**Work instructions**
Your answer must be the line containing "To get Latest" and each following line to the end of the listing below, copied exactly, with pictures removed and nothing added.

++++ Information shown ++++

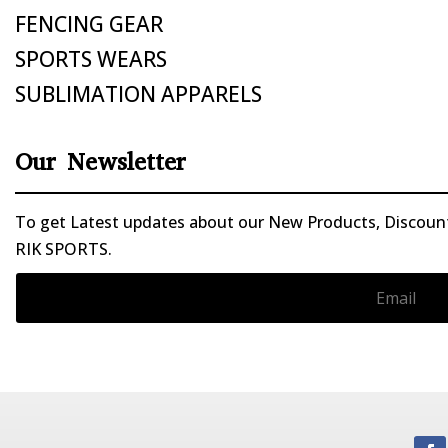
FENCING GEAR
SPORTS WEARS
SUBLIMATION APPARELS
Our Newsletter
To get Latest updates about our New Products, Discounts
RIK SPORTS.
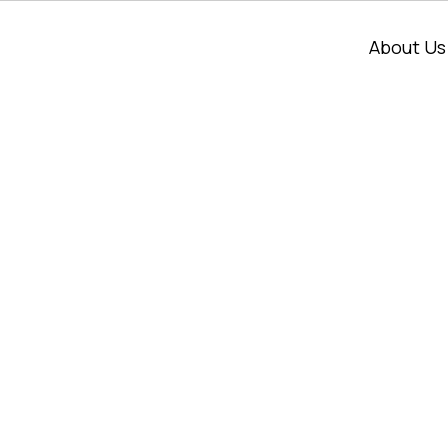
About Us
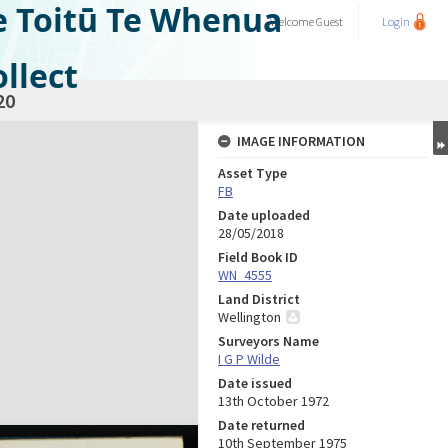
e Toitū Te Whenua
Welcome
Guest
Login
llect
20
IMAGE INFORMATION
Asset Type
FB
Date uploaded
28/05/2018
Field Book ID
WN_4555
Land District
Wellington
Surveyors Name
I G P Wilde
Date issued
13th October 1972
Date returned
10th September 1975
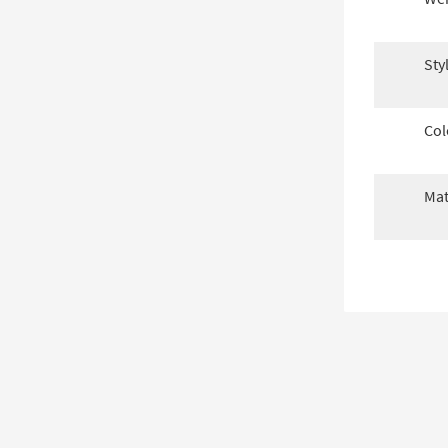
Sty
Col
Mat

++++

**Answer for the task**
To get Latest updates about our New Products, Discounts
RIK SPORTS.
About Us
e Toitū Te Whenua
Welcome
Guest
Login
llect
20
IMAGE INFORMATION
Asset Type
FB
Date uploaded
28/05/2018
Field Book ID
WN_4555
Land District
Wellington
Surveyors Name
I G P Wilde
Date issued
13th October 1972
Date returned
10th September 1975
Sty
Col
Mat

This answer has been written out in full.